Depuis samedi, l’Autriche n’a plus droit au gaz russe
La compagnie nationale russe de gaz naturel Gazprom a interrompu tôt samedi ses livraisons à l’Autriche. Cette décision fait suite à un conflit juridique avec la société autrichienne OMV, qui avait déclaré qu’elle cesserait de payer pour le gaz russe après que Moscou a refusé de se conformer à un arbitrage international. Vienne assure s’être préparé à cet arrêt de l’approvisionnement.
Le géant russe de gaz naturel Gazprom a cessé depuis samedi matin de fournir du gaz à l’Autriche. La Russie met ainsi un terme à une relation commerciale qui durait depuis plus de six décennies. Cette décision s’inscrit dans un climat de tensions croissantes entre la Russie et ses anciens partenaires européens, dans le contexte de la guerre en Ukraine. Mais elle découle directement d’un conflit juridique.
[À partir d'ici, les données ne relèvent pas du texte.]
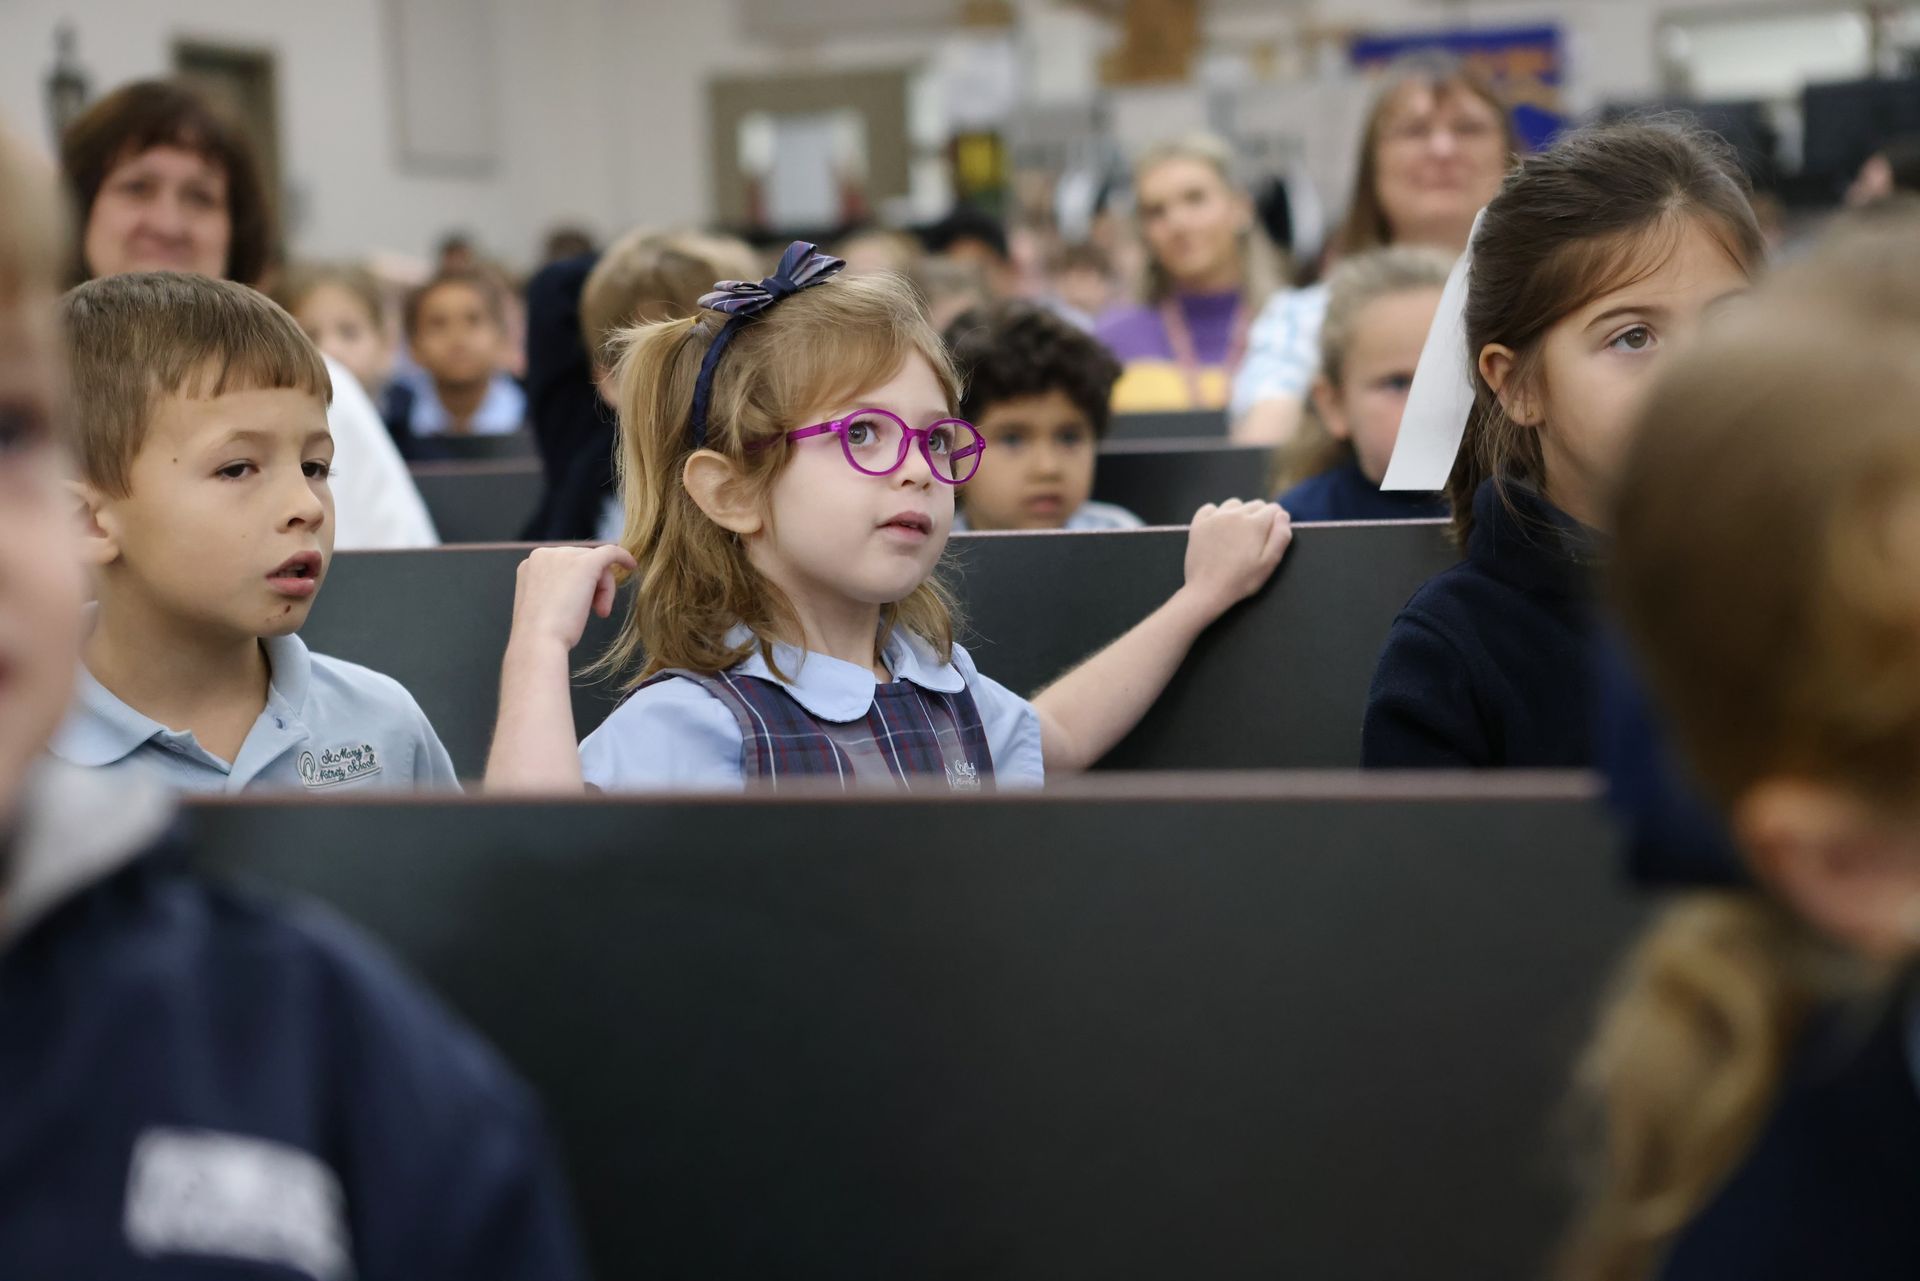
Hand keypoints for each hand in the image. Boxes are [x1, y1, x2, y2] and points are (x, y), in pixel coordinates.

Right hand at [507, 544, 637, 654]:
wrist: (540, 641)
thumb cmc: (543, 633)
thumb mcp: (545, 604)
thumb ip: (556, 588)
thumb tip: (576, 586)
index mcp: (531, 564)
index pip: (565, 564)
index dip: (579, 583)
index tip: (583, 604)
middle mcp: (544, 554)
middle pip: (581, 561)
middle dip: (593, 585)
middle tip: (596, 611)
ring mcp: (563, 556)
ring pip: (596, 563)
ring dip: (603, 588)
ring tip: (599, 612)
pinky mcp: (585, 563)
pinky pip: (609, 551)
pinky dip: (622, 557)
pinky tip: (631, 565)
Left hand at [1178, 499, 1291, 621]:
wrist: (1207, 590)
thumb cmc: (1242, 580)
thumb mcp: (1269, 563)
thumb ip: (1280, 537)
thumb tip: (1283, 515)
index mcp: (1255, 523)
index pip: (1274, 509)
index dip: (1276, 521)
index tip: (1272, 534)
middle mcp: (1235, 514)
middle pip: (1255, 505)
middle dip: (1260, 517)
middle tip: (1255, 539)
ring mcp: (1215, 517)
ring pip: (1234, 504)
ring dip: (1239, 514)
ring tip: (1237, 534)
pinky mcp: (1198, 523)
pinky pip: (1210, 508)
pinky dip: (1216, 514)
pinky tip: (1218, 528)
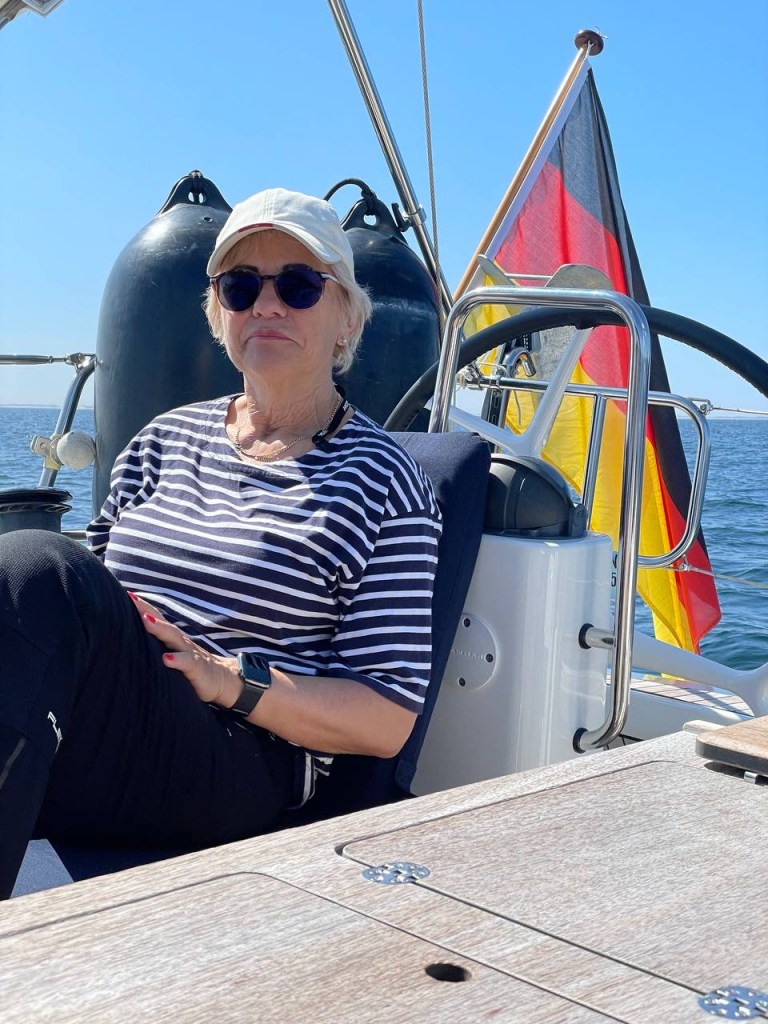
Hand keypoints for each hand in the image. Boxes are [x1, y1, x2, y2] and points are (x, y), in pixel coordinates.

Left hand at [128, 592, 240, 706]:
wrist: (223, 679)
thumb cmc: (191, 668)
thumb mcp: (172, 656)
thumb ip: (156, 650)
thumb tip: (131, 646)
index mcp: (172, 639)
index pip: (155, 619)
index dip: (141, 607)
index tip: (125, 595)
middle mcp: (179, 642)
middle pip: (162, 623)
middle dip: (146, 610)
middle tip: (130, 599)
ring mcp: (189, 652)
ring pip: (173, 638)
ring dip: (160, 628)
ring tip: (146, 620)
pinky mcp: (197, 668)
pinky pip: (187, 662)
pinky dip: (176, 660)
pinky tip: (166, 659)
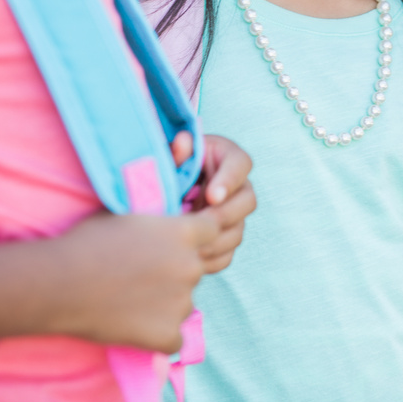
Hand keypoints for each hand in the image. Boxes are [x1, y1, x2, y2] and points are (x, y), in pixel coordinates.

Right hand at [53, 209, 222, 351]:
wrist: (59, 283)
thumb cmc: (86, 242)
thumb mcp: (128, 214)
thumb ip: (158, 217)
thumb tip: (168, 212)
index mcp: (184, 232)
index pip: (213, 231)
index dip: (194, 239)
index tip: (173, 245)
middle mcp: (190, 265)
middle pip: (197, 268)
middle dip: (176, 271)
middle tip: (142, 276)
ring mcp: (182, 302)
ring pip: (185, 303)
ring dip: (166, 303)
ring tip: (129, 301)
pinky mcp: (167, 334)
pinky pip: (174, 338)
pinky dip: (158, 335)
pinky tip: (134, 326)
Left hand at [171, 132, 256, 273]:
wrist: (155, 192)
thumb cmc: (164, 168)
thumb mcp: (167, 155)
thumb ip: (175, 151)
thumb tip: (182, 143)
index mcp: (225, 157)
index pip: (241, 164)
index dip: (230, 181)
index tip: (211, 195)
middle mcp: (236, 185)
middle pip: (248, 201)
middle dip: (224, 215)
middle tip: (200, 223)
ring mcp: (232, 214)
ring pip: (238, 231)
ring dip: (215, 239)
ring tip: (188, 242)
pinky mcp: (222, 238)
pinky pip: (226, 254)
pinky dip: (210, 258)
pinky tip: (189, 257)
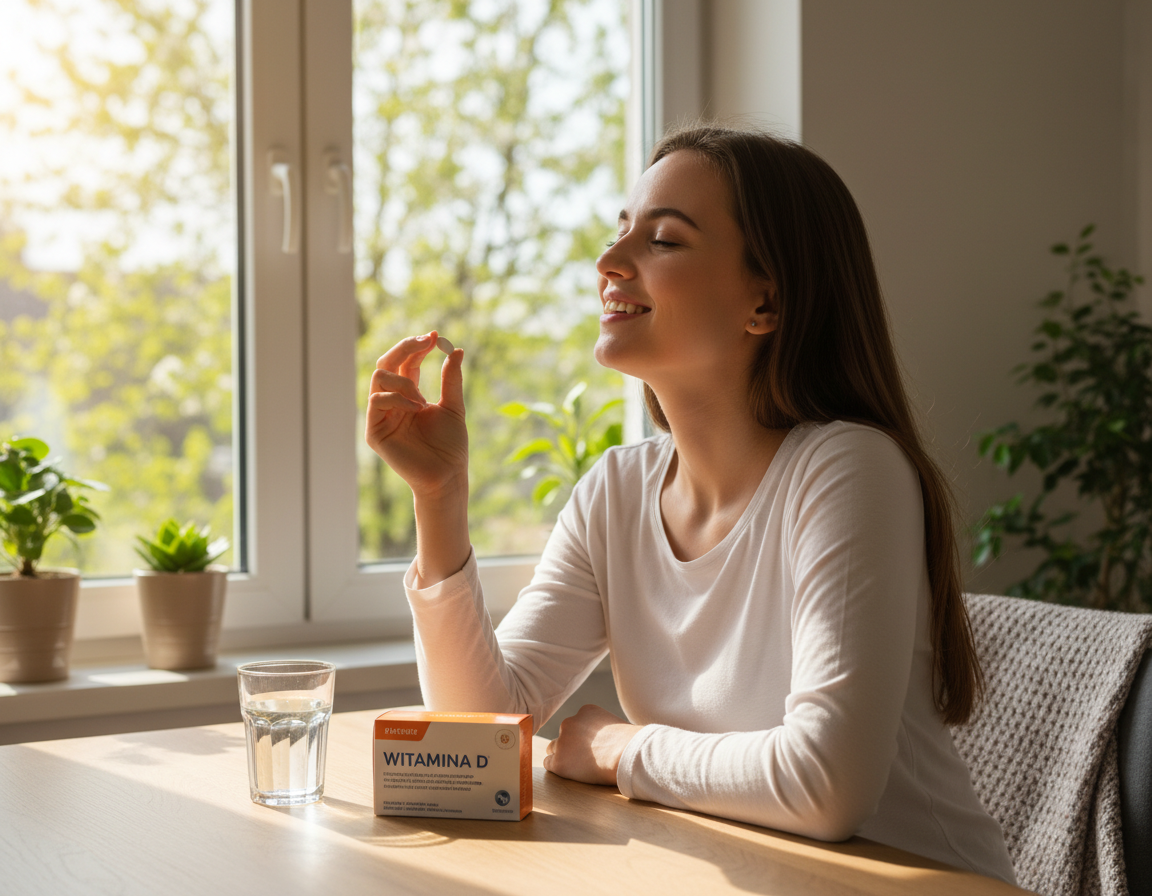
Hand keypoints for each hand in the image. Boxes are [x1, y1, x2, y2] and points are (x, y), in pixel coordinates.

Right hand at [365, 331, 467, 498]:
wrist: (447, 475)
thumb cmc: (450, 446)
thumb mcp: (453, 407)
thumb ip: (451, 380)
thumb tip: (456, 350)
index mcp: (408, 395)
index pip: (406, 362)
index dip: (417, 346)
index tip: (435, 336)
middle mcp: (391, 403)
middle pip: (386, 363)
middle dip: (405, 347)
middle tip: (426, 341)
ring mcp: (381, 416)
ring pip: (378, 377)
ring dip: (404, 381)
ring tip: (423, 399)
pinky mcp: (374, 431)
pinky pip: (376, 401)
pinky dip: (397, 398)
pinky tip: (416, 408)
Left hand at [543, 704, 642, 786]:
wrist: (626, 754)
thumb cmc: (629, 743)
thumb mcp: (616, 725)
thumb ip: (604, 729)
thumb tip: (606, 740)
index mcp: (585, 711)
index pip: (576, 724)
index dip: (583, 737)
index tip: (593, 747)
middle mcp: (570, 722)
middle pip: (563, 735)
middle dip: (570, 745)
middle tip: (585, 758)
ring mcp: (562, 742)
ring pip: (554, 749)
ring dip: (563, 756)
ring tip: (577, 766)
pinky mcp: (559, 762)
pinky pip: (549, 764)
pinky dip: (557, 768)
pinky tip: (569, 772)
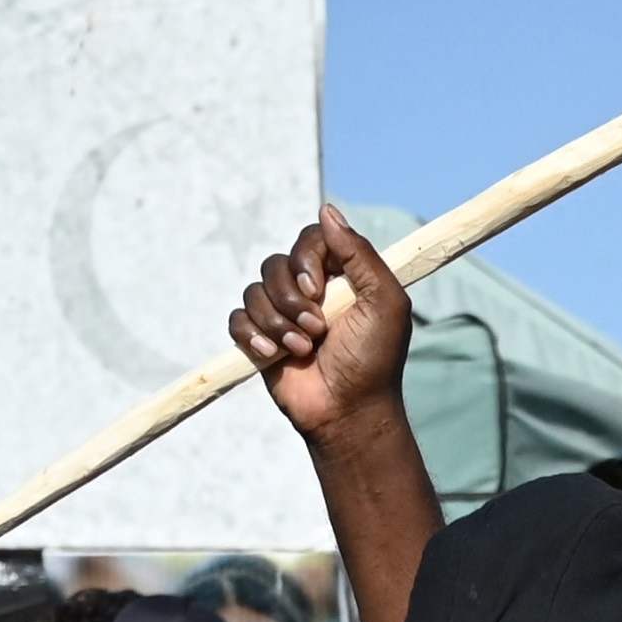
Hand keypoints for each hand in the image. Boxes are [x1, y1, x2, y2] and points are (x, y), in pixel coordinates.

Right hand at [230, 203, 415, 435]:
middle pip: (275, 265)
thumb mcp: (384, 302)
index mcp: (340, 276)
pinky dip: (253, 335)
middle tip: (317, 329)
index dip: (306, 259)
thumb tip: (327, 210)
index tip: (316, 288)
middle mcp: (309, 290)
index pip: (309, 239)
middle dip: (291, 300)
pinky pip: (237, 319)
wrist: (349, 410)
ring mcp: (282, 314)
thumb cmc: (374, 359)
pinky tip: (275, 355)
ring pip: (254, 292)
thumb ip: (360, 254)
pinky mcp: (260, 338)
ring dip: (277, 323)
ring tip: (303, 348)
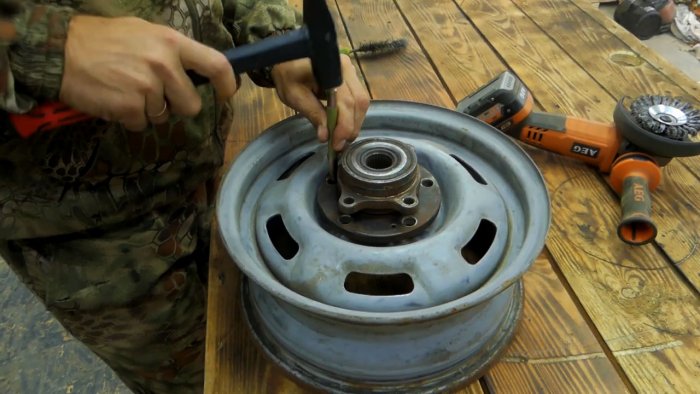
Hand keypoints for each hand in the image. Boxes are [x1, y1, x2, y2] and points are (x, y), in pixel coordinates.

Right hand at [59, 16, 237, 130]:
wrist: (60, 51)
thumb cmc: (102, 39)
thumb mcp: (142, 32)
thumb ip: (170, 50)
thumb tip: (194, 69)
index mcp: (171, 42)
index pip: (216, 65)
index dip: (227, 84)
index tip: (225, 94)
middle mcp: (164, 64)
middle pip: (191, 104)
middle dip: (176, 106)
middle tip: (155, 94)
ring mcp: (147, 88)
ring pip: (164, 116)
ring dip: (148, 110)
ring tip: (125, 89)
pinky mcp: (130, 108)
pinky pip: (141, 125)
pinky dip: (129, 118)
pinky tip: (114, 99)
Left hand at [271, 54, 369, 149]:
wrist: (286, 58)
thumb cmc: (288, 74)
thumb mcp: (295, 95)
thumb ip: (312, 113)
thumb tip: (325, 136)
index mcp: (332, 69)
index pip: (346, 101)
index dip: (344, 125)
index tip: (336, 144)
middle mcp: (347, 68)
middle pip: (359, 102)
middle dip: (351, 127)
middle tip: (339, 145)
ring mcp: (351, 72)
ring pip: (361, 102)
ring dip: (354, 123)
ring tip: (341, 138)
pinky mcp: (350, 78)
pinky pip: (357, 99)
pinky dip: (352, 115)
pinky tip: (342, 127)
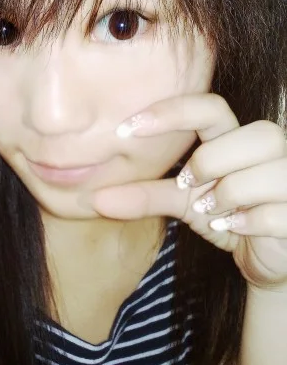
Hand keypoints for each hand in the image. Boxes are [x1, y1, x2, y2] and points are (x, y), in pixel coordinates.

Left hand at [84, 93, 286, 293]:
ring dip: (230, 193)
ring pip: (267, 168)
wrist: (264, 257)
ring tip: (213, 210)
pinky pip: (277, 211)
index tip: (125, 130)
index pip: (209, 107)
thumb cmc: (225, 215)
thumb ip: (146, 194)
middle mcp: (269, 151)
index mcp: (235, 138)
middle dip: (211, 161)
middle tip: (189, 184)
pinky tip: (236, 229)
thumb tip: (96, 199)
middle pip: (251, 132)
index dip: (170, 112)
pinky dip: (249, 222)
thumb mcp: (182, 202)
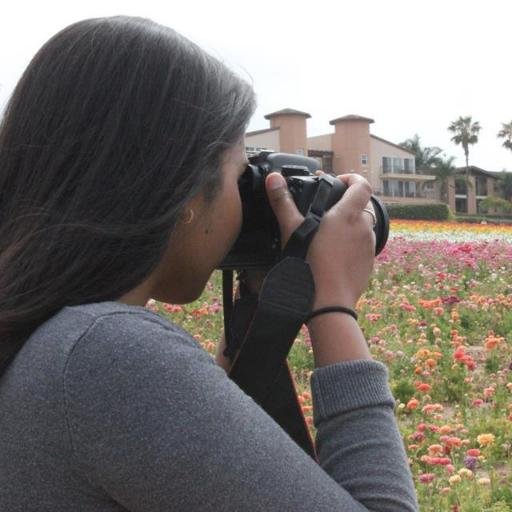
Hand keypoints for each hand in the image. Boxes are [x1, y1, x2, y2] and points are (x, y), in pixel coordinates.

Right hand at [264, 172, 374, 309]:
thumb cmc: (310, 264)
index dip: (353, 179)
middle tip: (328, 212)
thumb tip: (273, 178)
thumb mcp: (292, 230)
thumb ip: (283, 202)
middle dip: (348, 205)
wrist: (328, 302)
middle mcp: (364, 228)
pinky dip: (352, 246)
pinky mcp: (369, 264)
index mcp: (348, 215)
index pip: (362, 185)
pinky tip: (334, 255)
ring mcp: (369, 247)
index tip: (340, 182)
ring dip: (351, 226)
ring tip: (329, 235)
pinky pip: (363, 247)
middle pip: (363, 206)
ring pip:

Gazprom ne veut pas payer une compensation financière à l’Autriche pour ses interruptions de livraison en 2022
En effet, il existait une querelle spécifique entre Gazprom et OMV. La Chambre de commerce internationale avait accordé à la société autrichienne de gaz une compensation financière de 230 millions d’euros, à la suite d’interruptions de livraison survenues en 2022. L’entreprise russe a refusé de s’acquitter de cette somme. En retour, OMV avait cessé de payer pour le gaz russe. Gazprom a jugé alors dans son droit de suspendre ses exportations vers l’Autriche. Ce choix s’aligne d‘ailleurs sur une stratégie plus large de Moscou de réduction de ses flux vers l’Europe, depuis l’invasion de l’Ukraine.
L’Autriche assure s’y être préparée depuis longtemps
Commentant l’arrêt des livraisons de gaz russe, Leonore Gewessler, la ministre autrichienne de l’Environnement et de l’Energie, a déclaré sur X que « la Russie utilise une fois de plus l’énergie comme une arme ». Elle assure toutefois que son pays « s’est préparé depuis longtemps à cette situation », avec des stocks « pleins » (à 93%) et la sollicitation des gazoducs de l’Allemagne voisine. Depuis ce weekend, celle-ci propose une solution à l’Autriche via son terminal de gaz naturel liquéfié (GNL) à Mukran, sur l’île de Rügen.
L’Autriche avait déjà considérablement diminué son approvisionnement auprès de Gazprom
Le terminal de Mukran dispose d’une capacité de raccordement annuelle de 13,5 milliards de m3. Cette production s’avère largement suffisante pour couvrir les 7 milliards de m3 de consommation annuelle de l’Autriche. Avant la coupure de samedi, le pays recevait 17 millions de m3 par jour de la part de la Russie. Depuis 2022, Vienne avait déjà considérablement diminué son approvisionnement, le faisant passer de 90% à environ 50%. Mais la suspension de Gazprom devrait bel et bien avoir des conséquences économiques.
Les industries autrichiennes exposées à une inflation énergétique
Cette décision provoque déjà une augmentation des coûts de l’énergie pour les ménages et les entreprises nationales, à l’approche de l’hiver. Les industries, en particulier, plus énergivores que les foyers, risquent d’être durement affectées. Une hausse prolongée des coûts énergétiques pourrait peser sur leur compétitivité. Pour la Russie, le gaz est pratiquement le seul moyen de pression et de chantage face aux sanctions occidentales qui frappent sévèrement son économie.
Gazprom continue d’honorer ses engagements envers l’Europe
Depuis plusieurs mois, Moscou redirige ses exportations vers des marchés asiatiques pour compenser une chute brutale de la demande européenne. Toutefois, Gazprom continue d’honorer ses engagements envers l’Europe. Ses exportations via l’Ukraine – la principale voie de transit du gaz vers l’UE – sont restées stables lundi, à 42,4 millions de m3. Il faut dire que beaucoup de pays européens dépendent encore largement du gaz russe, comme la Slovaquie, la Hongrie et la République tchèque. Pourtant, l’Ukraine a déclaré qu’elle ne renouvellerait pas l’accord de transit de cinq ans avec la Russie, qui expirera à la fin de l’année.